═════ Supplied data

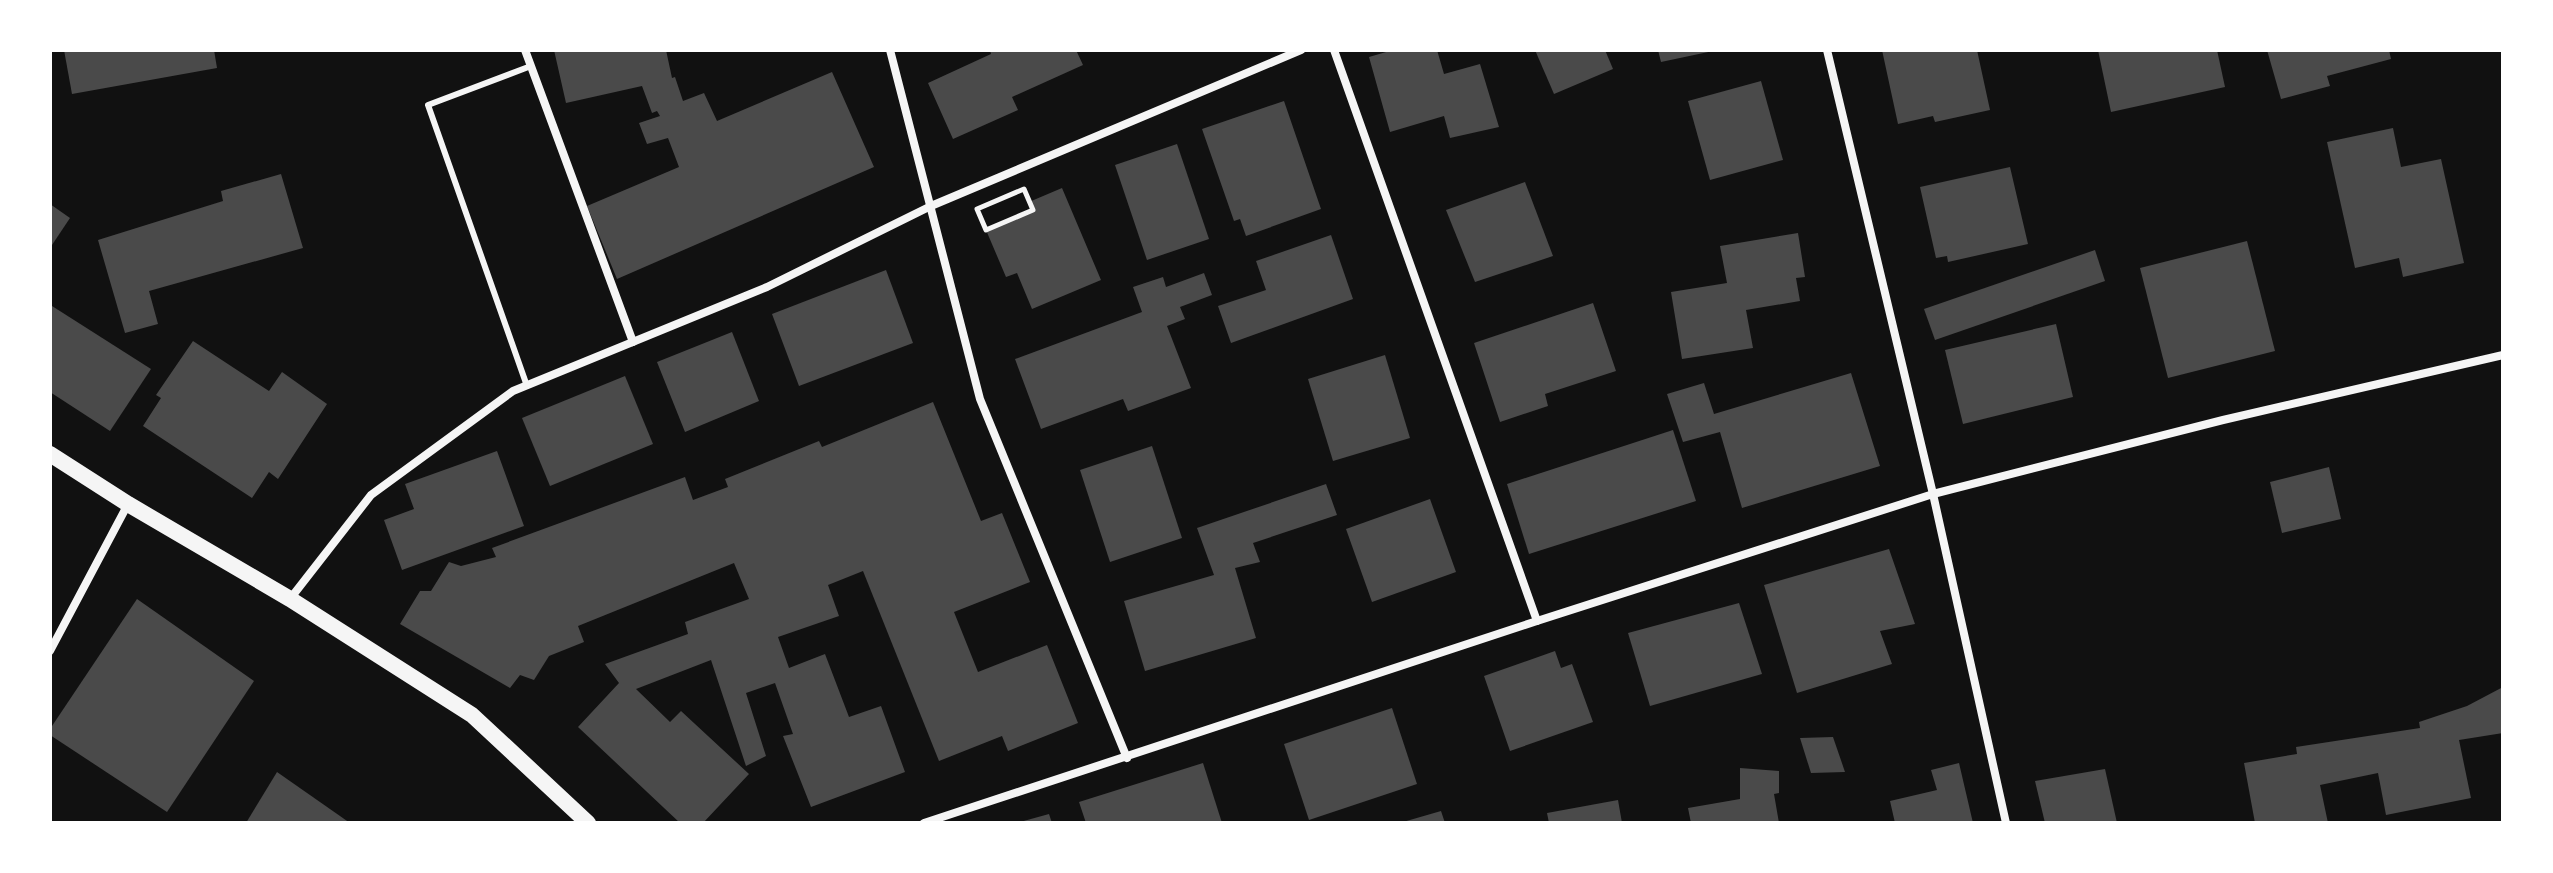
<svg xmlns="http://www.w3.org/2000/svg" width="2553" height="873" font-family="Rubik,sans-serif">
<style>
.building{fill:#4a4a4a}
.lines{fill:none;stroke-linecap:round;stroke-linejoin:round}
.path{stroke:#f5f5f5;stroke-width:5}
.service{stroke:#f5f5f5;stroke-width:6}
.minor{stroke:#f5f5f5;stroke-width:8}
.secondary{stroke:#f5f5f5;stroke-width:16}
</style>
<rect width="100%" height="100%" fill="#111"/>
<!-- building -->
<g class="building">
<polygon points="64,50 214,50 217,68 72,94"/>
<polygon points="554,50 666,50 672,78 675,77 683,101 704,93 717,121 832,72 874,167 617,279 587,206 679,167 668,138 647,144 639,123 660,116 657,111 652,113 642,86 566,103"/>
<polygon points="990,50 1076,50 1083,65 1012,97 1018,110 953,139 928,83 991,54"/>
<polygon points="1393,50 1437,50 1444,74 1480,64 1499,127 1450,138 1444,116 1390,132 1369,57"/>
<polygon points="1535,50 1605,50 1613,69 1554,94"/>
<polygon points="1658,50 1712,50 1713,51 1661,62"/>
<polygon points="1882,50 1977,50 1990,110 1935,122 1933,116 1898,124"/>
<polygon points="2098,50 2217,50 2225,87 2111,112"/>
<polygon points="2267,50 2389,50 2391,59 2327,76 2330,86 2281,99"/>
<polygon points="1761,81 1783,160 1710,180 1688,101"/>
<polygon points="1284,101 1321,209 1246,236 1240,219 1234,221 1202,129"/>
<polygon points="2393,128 2401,167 2441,159 2464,263 2403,277 2399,258 2355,268 2327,142"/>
<polygon points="1177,144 1209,239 1147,260 1115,165"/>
<polygon points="2010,167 2028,244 1948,262 1947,256 1936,258 1920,187"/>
<polygon points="281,174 303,248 149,291 158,324 125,333 98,240 223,201 221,191"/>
<polygon points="1525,182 1553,256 1475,282 1446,210"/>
<polygon points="1062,188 1101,280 1032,309 1017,273 1006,277 986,230 1033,210 1029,202"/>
<polygon points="50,204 70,218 50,248"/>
<polygon points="1798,233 1805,277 1796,278 1800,301 1746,310 1753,348 1682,359 1671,292 1727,283 1720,246"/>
<polygon points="1331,235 1353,299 1231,343 1218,306 1266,290 1256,261"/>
<polygon points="2247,241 2275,351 2168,378 2140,268"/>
<polygon points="2095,250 2105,281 1935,340 1924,309"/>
<polygon points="886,270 913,343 799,386 772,314"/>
<polygon points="1204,273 1212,295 1180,307 1185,319 1167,326 1191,388 1128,411 1123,399 1041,429 1015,359 1142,312 1133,287 1163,277 1166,287"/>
<polygon points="1593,303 1616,371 1545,394 1548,406 1500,422 1474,343"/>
<polygon points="52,306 151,369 110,431 50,392 50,309"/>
<polygon points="2056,324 2073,397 1963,424 1945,350"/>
<polygon points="732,332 759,401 685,432 657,362"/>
<polygon points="193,341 269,391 282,372 327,404 278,479 269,472 252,498 143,426 161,398 156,395"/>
<polygon points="1385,355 1410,438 1333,461 1308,379"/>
<polygon points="1851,373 1880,466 1742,508 1720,432 1683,442 1667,394 1704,383 1714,414"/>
<polygon points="625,376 653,444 550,486 522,418"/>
<polygon points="933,402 981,521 1002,513 1030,582 954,612 978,672 1047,645 1078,723 1008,751 1002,736 939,761 863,571 828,585 839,616 778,637 789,668 825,654 849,717 881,706 905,772 811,807 783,736 793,734 775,683 746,693 766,756 746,766 711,660 636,689 670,722 681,711 749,774 703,823 680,823 578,727 619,683 605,664 688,634 685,622 749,599 734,563 578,626 584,642 549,656 534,680 520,675 510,688 400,624 420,591 431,591 449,562 461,566 496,557 492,548 685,477 693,500 728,487 725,479 819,441 822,447"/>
<polygon points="1673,430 1696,501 1529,554 1507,484"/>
<polygon points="1152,446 1182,538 1110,562 1080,470"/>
<polygon points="497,451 524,526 402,570 384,520 414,509 405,484"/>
<polygon points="2329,467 2341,519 2282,533 2270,482"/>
<polygon points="1326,484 1337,515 1253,543 1260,562 1235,568 1256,638 1145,671 1124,601 1214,575 1197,528"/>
<polygon points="1430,499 1456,572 1372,602 1346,529"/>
<polygon points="1889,549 1915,624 1880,631 1892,664 1797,693 1764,585"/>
<polygon points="137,599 254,681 167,812 50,735 50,729"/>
<polygon points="1739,603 1762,674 1650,706 1628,633"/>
<polygon points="1555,651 1561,668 1572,664 1593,722 1510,751 1484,676"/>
<polygon points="2503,687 2503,733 2459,740 2471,798 2386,815 2378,773 2320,785 2328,823 2255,823 2244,763 2297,754 2296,747 2420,728 2419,722 2467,706"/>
<polygon points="1392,708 1417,784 1309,820 1284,744"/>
<polygon points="1833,737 1845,772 1811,773 1800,738"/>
<polygon points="1203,763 1222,823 1086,823 1079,802"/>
<polygon points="1959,763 1973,823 1895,823 1890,801 1937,790 1931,770"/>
<polygon points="1740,768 1779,771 1779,793 1774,794 1779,823 1691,823 1688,808 1740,799"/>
<polygon points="2105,769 2117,823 2045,823 2035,781"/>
<polygon points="277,772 350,823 246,823"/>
<polygon points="1618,800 1622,823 1549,823 1547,813"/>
<polygon points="1441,811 1445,823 1403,823 1403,822"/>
<polygon points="1049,814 1052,823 1020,823 1020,822"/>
</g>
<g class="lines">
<!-- path -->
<polygon class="path" points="1024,189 1033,210 986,230 977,209"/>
<!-- service -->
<polyline class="service" points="527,386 428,105 531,66"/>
<!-- minor -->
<g class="minor">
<polyline points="525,50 633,342"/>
<polyline points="890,50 980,399 1127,758"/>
<polyline points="1334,50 1537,621"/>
<polyline points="1827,50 1933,494 2006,823"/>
<polyline points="290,599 371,495 513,391 767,287 931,206 1301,50"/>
<polyline points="50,651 128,504"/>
<polyline points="924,823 1537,621 1933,494 2223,420 2503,355"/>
</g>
<!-- secondary -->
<polyline class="secondary" points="50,454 128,504 290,599 472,715 588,823"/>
</g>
<!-- border -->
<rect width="2553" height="873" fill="none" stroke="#ffffff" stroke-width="104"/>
</svg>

══════════

▶ **Requirement**:
If a line above holds the string "lines", copy it out.

▶ **Task output**:
.lines{fill:none;stroke-linecap:round;stroke-linejoin:round}
<g class="lines">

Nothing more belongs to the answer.